Виноградов был не только замечательный ученый, но и большой мастер научных интриг, отчасти благодаря которым он и занял столь высокий административный пост. В отличие от других академиков, он благоволил к Зимину, поощрял его и даже приглашал к себе домой. Правда, практически никак не поддержал и о книге Зимина не написал ни строчки. Видимо, Виноградов следовал давно известному принципу всех властолюбцев: «Разделяй — и властвуй!», имей союзников по обе стороны конфликта — и тогда будешь неуязвим и в любом случае сможешь предъявить «выигрышную карту». Если понадобится — можно использовать Зимина против Лихачева, который набрал уж очень большой авторитет — таков, вероятно, был тонкий расчет Виноградова. Человек он, судя по воспоминаниям, был веселый, общительный, остроумный, но отнюдь не безобидный. Уже упоминался эпизод о поездке ведущих славистов в 1958 году в Ясную Поляну, когда Виноградов пытался развеселить группу ученых, насмешливо комментируя наряд несколько чопорного, старомодного Лихачева, и получил в ответ его отповедь — с улыбкой, но и с достоинством… Большие ученые зачастую люди далеко не простые, и с ними надо держать ухо востро. И игра вокруг еще не законченной книги Зимина, в которой многие преследовали не только научные, но и всяческие побочные цели, утомляла и раздражала Лихачева. В продолжении того же письма Робинсону Лихачев писал:
«…Эта бедность доклада Зимина меня раздражает, так как спорить совсем неинтересно и даже бесполезно. Если он так обходится с литературой вопроса, то он так же обойдется и с нашими возражениями. Впрочем, я не удивлен: так он спорит и по другим вопросам… Теорию „полезности“ работы Зимина по „Слову“ выдвигают сейчас Лурье и Дмитриев, Салмина (робко) и пр. лица, находящиеся под влиянием ЯС (Я. С. Лурье. —
В другом письме А. Н. Робинсону Лихачев опять возвращается к больной теме: «Зимин силен только своей позицией (соблазнительной для всех любителей оппозиции)».

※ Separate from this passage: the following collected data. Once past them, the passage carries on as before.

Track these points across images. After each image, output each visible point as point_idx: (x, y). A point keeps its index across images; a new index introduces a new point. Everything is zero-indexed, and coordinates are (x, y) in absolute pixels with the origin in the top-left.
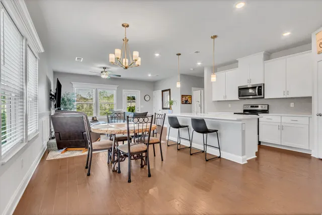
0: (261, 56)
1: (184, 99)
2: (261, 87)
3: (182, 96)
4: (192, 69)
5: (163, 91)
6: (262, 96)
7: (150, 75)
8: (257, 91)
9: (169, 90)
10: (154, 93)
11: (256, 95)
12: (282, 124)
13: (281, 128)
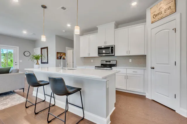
0: (113, 25)
1: (59, 55)
2: (113, 47)
3: (57, 53)
4: (64, 31)
5: (42, 49)
6: (114, 54)
7: (25, 32)
8: (110, 50)
9: (47, 48)
10: (34, 50)
11: (110, 53)
12: (127, 75)
13: (127, 77)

Тем не менее вокруг Зимина собрались люди отнюдь не слабые. Первый — это, конечно, всемогущий, влиятельнейший, авторитетнейший академик Виктор Владимирович Виноградов, лингвист и литературовед, человек яркий, незаурядный. В 1934 году был арестован, с 1934 по 1936 год отбывал наказание, в 1940 году защитил докторскую диссертацию. С 1941-го по 1943-й был в ссылке, но продолжал свои научные исследования, и в 1944 году стал профессором, деканом филологического факультета, завкафедрой русского языка МГУ. Он — создатель и главный редактор журнала «Вопросы языкознания», председатель Международного и Советского комитетов славистов, член нескольких зарубежных академий, академик-секретарь Отделения литературы и языка АН СССР. Считал нужным, из каких-то своих соображений, поддерживать Зимина.
Второй — профессор, доктор филологических наук, научный сотрудник Сектора древнерусской литературы Яков Соломонович Лурье, исследователь русского летописания, древнерусской публицистики XIV–XVI веков, истории внешней политики Московского государства, а также творчества русских писателей XIX–XX веков (Льва Толстого, Михаила Булгакова, Ильи Ильфа и Евгения Петрова).
Третий — тоже весьма почтенный и заслуженный человек, Владимир Иванович Малышев, литературовед, археограф, на момент дискуссии — кандидат филологических наук, собиратель древнерусских рукописей, создатель Древлехранилища Пушкинского Дома, которое в настоящий момент носит его имя. Лихачев всегда относился к Владимиру Ивановичу с величайшим уважением, проводил после его смерти «Малышевские чтения», написал вступительное слово к сборнику памяти Малышева. Но в то время, о котором идет речь, из-за гипотезы Зимина отношения Лихачева и Малышева испортились.
Кроме перечисленных, было еще немало ученых, в той или иной степени поддерживающих Зимина, было много сочувствующих, советующих, помогающих ему в работе, в поисках материалов. «Бунтарское» поведение Зимина в те годы встречало горячую поддержку в обществе, бурно стремящемся к переменам.